Extreme fires under warmer and drier conditions inferred from sedimentary charcoal morphotypes from Opatcho Lake, central British Columbia, Canada

Predictions of the extent of forest fires under warmer and drier conditions in boreal regions require knowledge of long-term relationships between fire and climate. However, many long-term studies that utilize the remains of total charcoal in lacustrine sediments fail to demonstrate a relationship between climate change and fire activity. A new approach to reconstruct the relative-area burned based on specific types of charcoal particles (the charcoal-morphotype (CM) fire index) has shown significant correlations to recorded forest fires. Here we assess the utility of the CM derived from an analysis of charcoal morphotypes in sediment cores from Opatcho Lake (British Columbia, Canada) using two independent paleoclimate proxies over the last 400 years, and since the mid Holocene.
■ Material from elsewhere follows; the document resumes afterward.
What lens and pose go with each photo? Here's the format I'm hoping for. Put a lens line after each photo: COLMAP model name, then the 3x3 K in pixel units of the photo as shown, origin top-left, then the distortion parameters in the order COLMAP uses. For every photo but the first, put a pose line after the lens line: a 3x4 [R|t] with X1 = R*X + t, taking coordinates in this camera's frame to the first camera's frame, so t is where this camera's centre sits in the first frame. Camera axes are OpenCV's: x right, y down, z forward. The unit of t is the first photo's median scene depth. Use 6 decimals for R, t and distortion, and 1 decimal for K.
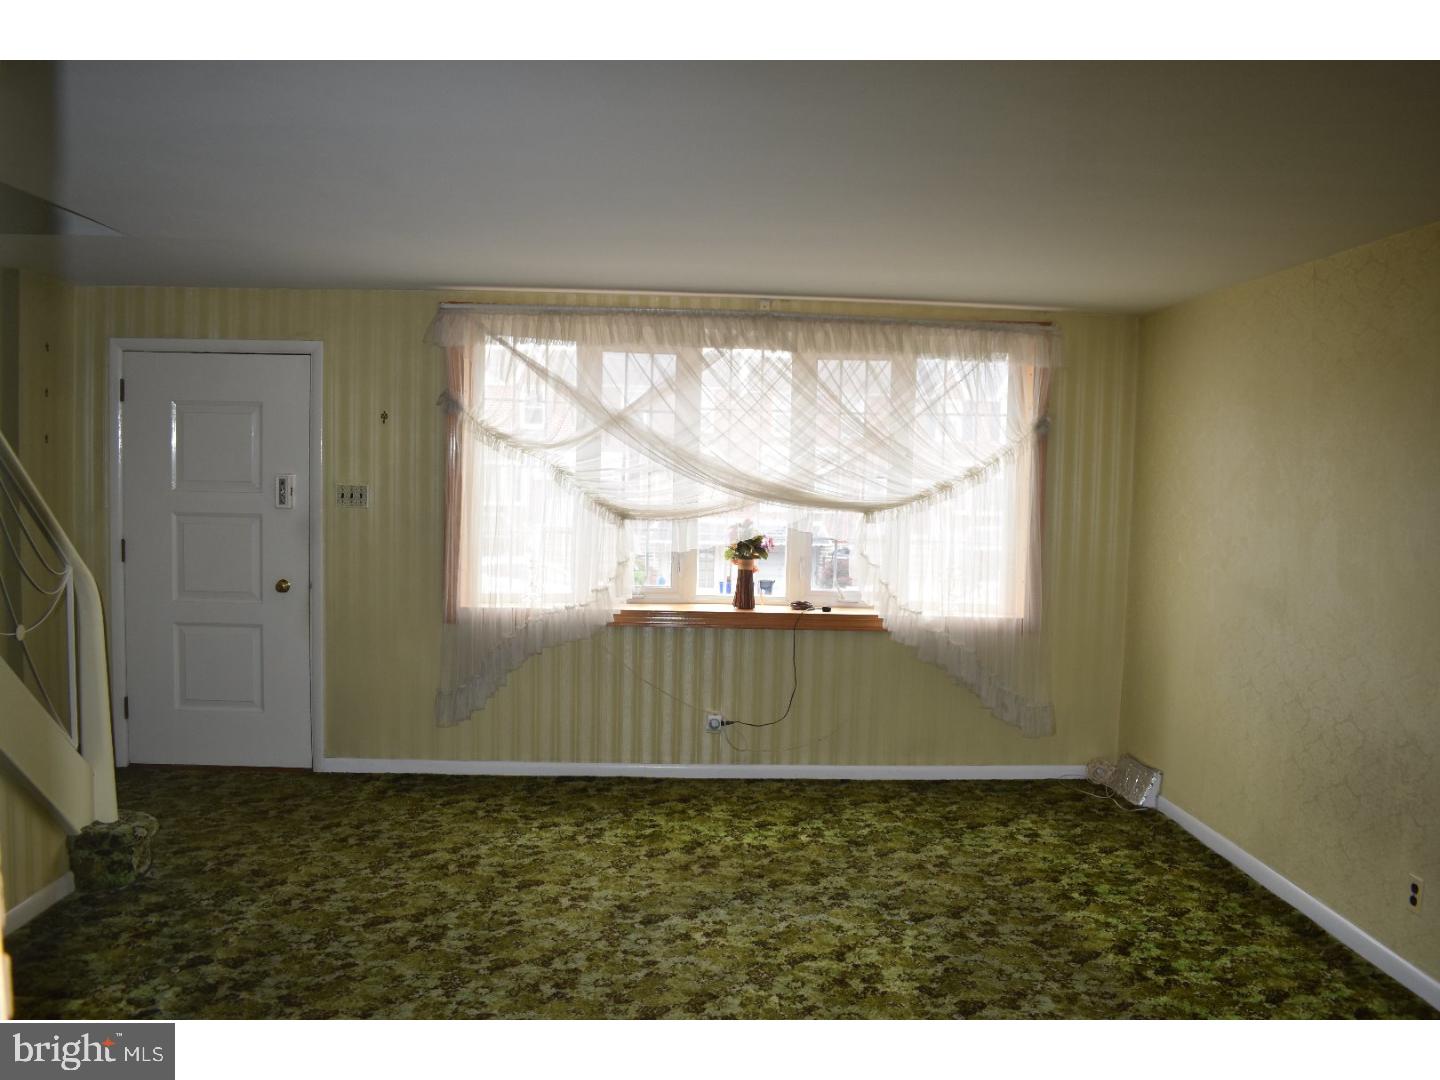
lens RADIAL K [[1121.9, 0, 720.0], [0, 1121.9, 540.0], [0, 0, 1]] dist [-0.099684, 0.019089]
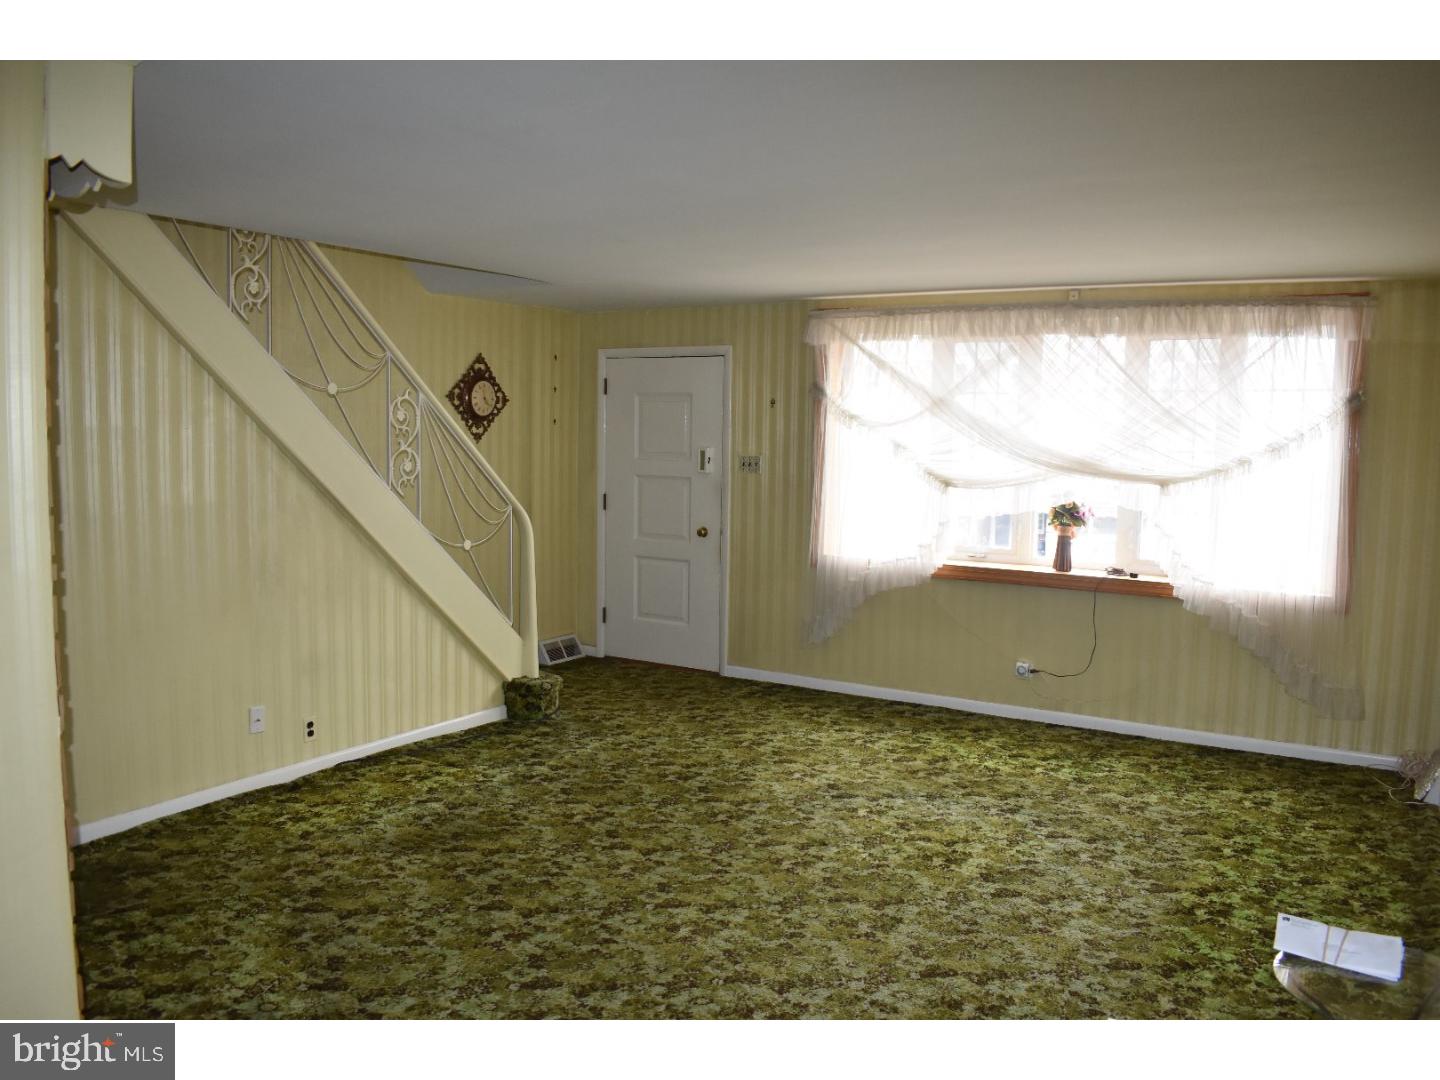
lens RADIAL K [[1121.9, 0, 720.0], [0, 1121.9, 540.0], [0, 0, 1]] dist [-0.099684, 0.019089]
pose [[0.825098, 0.045412, -0.563162, 0.433769], [-0.034614, 0.998955, 0.029841, 0.012064], [0.563928, -0.005128, 0.825808, -0.112037]]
Over the past 400 years, significant correlations between the CM fire index and independent climate reconstructions (diatom-inferred salinity, dendroclimatic reconstructions of temperature and precipitation, and reconstructions of the Pacific Decadal Oscillation) range from 0.35 to 0.42. Similarly, since the mid Holocene the correlation between the CM fire index and independent proxies of past climate (diatom-inferred salinity and temperature inferences from chironomids from the southern interior of British Columbia) range from 0.70 to 0.76. These significant correlations strongly contrast with the very low and insignificant correlations between the CM fire index and total charcoal, suggesting that this approach provides paleofire information not available from traditional techniques. The CM fire index suggests that fires were at least two-and five-fold larger than those observed during the instrumental period, over the last 400 and 6000 years, respectively.